Lami tak peduli dengan ujaran pasrah kakak iparnya itu, gadis itu beranjak dari sofa dan melangkah dengan santai lalu memasuki kamar kakaknya itu. "Kamu ke sini dek," tegur Rosa yang menyadari kehadiran adiknya itu.

"Iya kak, udah sejam. Kakak ke mana sih? Aku tuh nunggu dibawah kaya orang tolil tau gak, mana ponselnya ketinggalan. Kan aku mikirnya kakak pergi, ..."

"Ya enggak ding, nanti suami kakak siapa yang urus."

"Suami kakak gak perlu diurusin, udah besar," Rosa terkekeh saat mendengar penuturan gak suka sang adik terhadap suaminya itu, atau mungkin saja Lami masih belum bisa menerima Jaeran sepenuhnya.

"Kamu ini, ..." Lami menatap wajah Jaeran dengan gurat tak suka, kemudian gadis itu berdecih kecil ketika melihat tingkah mesra kakaknya.

"Ada gue lho mas," Jaeran tak bisa berbuat apa-apa jika Lami berada dirumah mereka. Pemuda itu menatap gusar sang isteri kemudian menggenggam erat tangan Rosa.

"Lami," tegur perempuan yang berada di atas ranjang itu. "Na, jangan ambil hati, ..." Jaeran tersenyum tipis, lalu beranjak pergi dari kamarnya untuk mengambilkan adik iparnya minum. Selepas Jaeran pergi, Rosa melirik sinis Lami dan mendesis pelan. "Kamu bisa gak si, bersikap sewajarnya?" Desisnya muak dengan tingkah Lami.

"Kakak gak inget? Wajah itu kan yang buat kakak kaya sekarang? Nanda, cih. Dulu kakak agungkan nama itu!!" Teriak Lami, bahkan sampai saat ini Jaemin hanya mengetahui sepenggal kisah kelam sang isteri melalui sahabat baik Rosa saja. Perempuan itu diam dan menatap adiknya tak percaya, lalu menghela gusar.

"Lami tingkah kamu udah terlewat batas!? Kakak gak pernah minta kamu buat melakukan hal yang gak kamu suka kan?!! Tapi apa begini caramu bersikap pada orang yang lebih tua!?" Bentak Rosa yang tak membuat Lami terkejut.

"Kakak masih sama! Masih dengan perasaan itu! Kakak inget, dulu siapa yang buat kakak kaya gini? NARENDRA, KAK!!! DAN SEKARANG KAKAK AGUNGKAN LAGI NAMA ITU?!! KAKAK TUH HAMPIR GILA GARA-GARA LELAKI BIADAB ITU---" suara tamparan keras terdengar dari luar kamar dan itu membuat Jaeran terkejut dengan hal yang dilakukan sang isteri begitupula dengan Lami yang sama terkejutnya.

Lami tak merasa sakit hati dengan perlakuan kakaknya, gadis itu ingat bagaimana kondisi kakaknya saat ini.
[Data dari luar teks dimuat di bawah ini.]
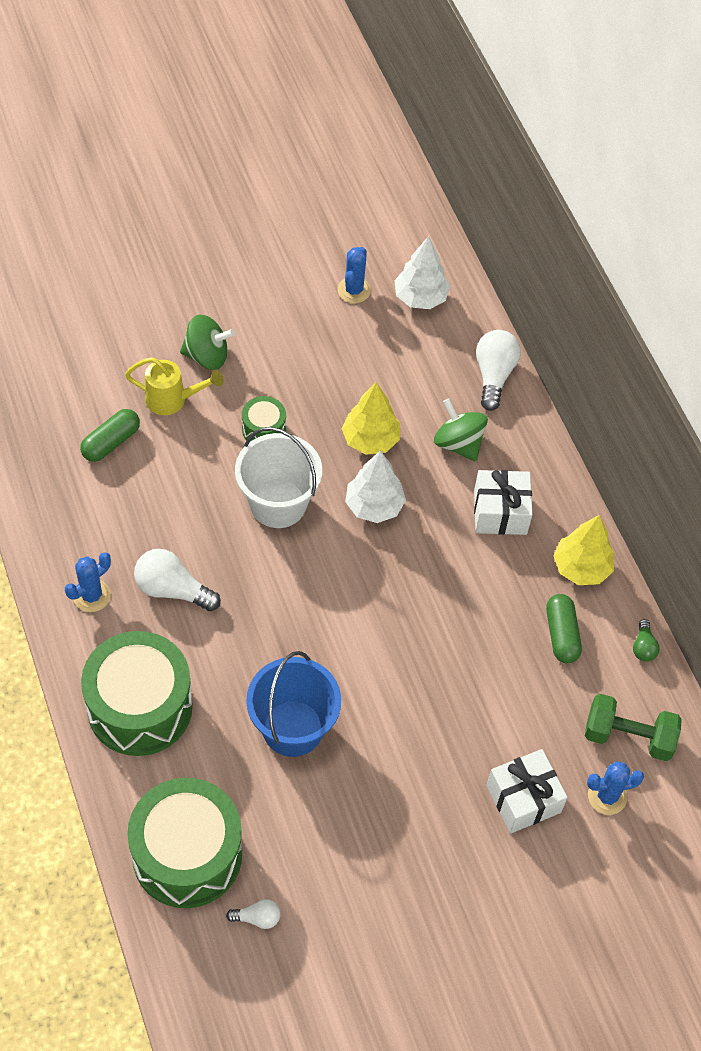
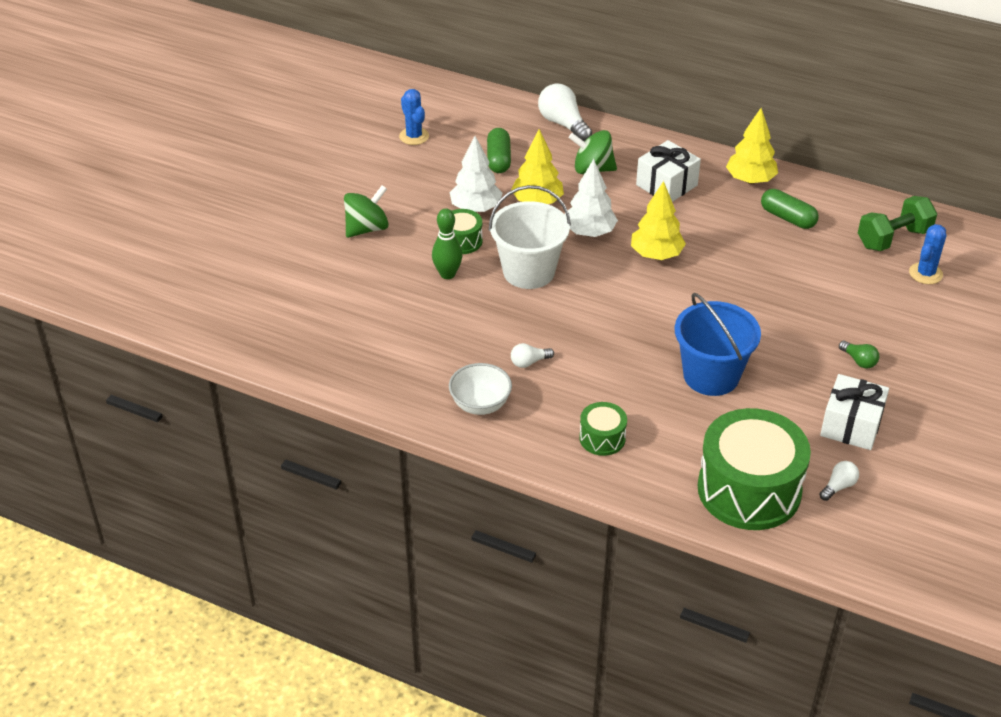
camera: 40 degrees left, 15 degrees down
(91, 596) = (480, 404): blue cactus -> white bowl
(111, 442) = (369, 315): green capsule -> green capsule (498, 159)
(140, 707) = (602, 438): green drum -> green drum, size x0.46
(172, 589) = (529, 362): white light bulb -> white light bulb, size x0.53
(173, 400) = (378, 265): yellow watering can -> none
(213, 452) = (447, 274): none -> green bowling pin
(399, 575) = (656, 255): none -> yellow tree
(420, 298) = (462, 115): white tree -> white tree (476, 208)
(523, 799) = (887, 309): white gift -> white gift (851, 425)
(643, 647) = (837, 192): green light bulb -> green light bulb (859, 361)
Gadis itu berlalu begitu saja dan meninggalkan tanya pada Jaeran yang melihat wajah kedua begitu murung. Rosa menunduk menahan rasa sakit yang kembali menyeruak dalam lubang lukanya yang hampir menutup ingatan di mana masa-masa indahnya bersama sang mantan kekasih hadir kembali. "Na, ..." lirihnya, yang hanya dibalas helaan panjang.

"Gak apa-apa, Lami tau bagaimana kamu, dia adikmu yang paling dirimu sayang ..." pertengakaran itu membuat lukanya semakin terasa sakit. Rosa merasa ia hanya butuh Jaemin berada disisinya untuk saat ini, perempuan itu tak butuh hal lain. Hanya Jaeran. Obat penenangnya. Bahkan perempuan itu tak butuh Jerome sepertinya, tetapi entahlah tak ada yang tau juga seberapa berarti Jerome dihidup Rosa nantinya.
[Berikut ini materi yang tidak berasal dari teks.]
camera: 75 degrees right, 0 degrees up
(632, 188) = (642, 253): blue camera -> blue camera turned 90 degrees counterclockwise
Kali ini Jaeran tak berpikir dua kali untuk menghubungi sang adik, karena tak mau semua semakin kacau. Jaeran terpaksa menghubungi Jeno yang sedang melakukan magang disalah satu klinik kecil. Setelah menghubungi Jerome, Jaeran duduk menghampiri Lami yang lagi menahan air matanya. "Kalo mau nangis, nangis ajh. Gak apa-apa, Lam. Gak semua orang sama dengan lelaki yang sebelumnya mengisi hati wanita yang kita cintai. Kalo itu mengenai wajah gak ada yang mau dilahirkan memiliki wajah yang serupa ... gak ada, Lam." Jaeran beranjak dari duduknya dan mengangkat telepon dari rumah sakit.

Lami terdiam ia merasa menyesal telah tidak menyukai sang kakak ipar, seharusnya ia menerima pemuda itu dengan menutup lembaran lama.